Your AI Evaluator Is Probably Blind

by Alien Brain Trust AI Learning
Your AI Evaluator Is Probably Blind

Your AI Evaluator Is Probably Blind

Meta Description: Our AI graded every module 5/10 for “truncated content.” The files were 20KB. The eval window was 3KB. One line of bash was the entire problem.

Five modules. Five identical complaints. “Content cuts off mid-sentence.” “Incomplete delivery.” “Truncated ending.”

We spent two days adding glossaries, expanding sections, rewriting intros. Scores barely moved.

Then we found the bug.

The Symptom

We built a QA bot that sends each course module to Claude Haiku for evaluation. Haiku scores each module 0-10 on clarity, completeness, and actionability.

Every single module scored 4-6/10. Every review said some version of “the content is incomplete” or “the lesson cuts off.”
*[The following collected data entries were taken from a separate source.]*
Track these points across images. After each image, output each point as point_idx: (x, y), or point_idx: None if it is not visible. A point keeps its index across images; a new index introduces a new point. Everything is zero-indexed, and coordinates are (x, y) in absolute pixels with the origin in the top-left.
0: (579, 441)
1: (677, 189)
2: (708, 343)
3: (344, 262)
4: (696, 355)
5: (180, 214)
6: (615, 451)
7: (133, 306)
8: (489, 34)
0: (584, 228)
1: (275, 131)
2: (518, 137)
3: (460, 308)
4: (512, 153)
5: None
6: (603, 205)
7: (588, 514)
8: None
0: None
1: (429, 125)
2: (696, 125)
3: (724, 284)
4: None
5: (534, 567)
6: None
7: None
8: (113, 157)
Module 1: “The lesson cuts off mid-sentence at the end.” Module 2: “Source 5 cuts off mid-word.” Module 3: “The lesson ends mid-word.” Module 4: “Text cuts off mid-word at end of case study.” Module 5: “The checklist cuts off at Checkpoint 4 of 9.”

We assumed the content was bad. We started fixing it.

The Wrong Fix

We added key definitions glossaries to every module. We expanded brief sections. We rewrote Module 3’s attack descriptions from one-liners to full paragraphs.

Scores went from 5/10 to 6/10. Better, but the “truncated” complaints persisted.

That’s when we stopped fixing content and started debugging the test.

The Root Cause

One line in our test script:

CONTENT=$(head -c 3000 "$MODULE_PATH/video-script.md")

Our video scripts are 13-21KB. We were sending the AI evaluator the first 3,000 bytes—roughly the introduction and first section header.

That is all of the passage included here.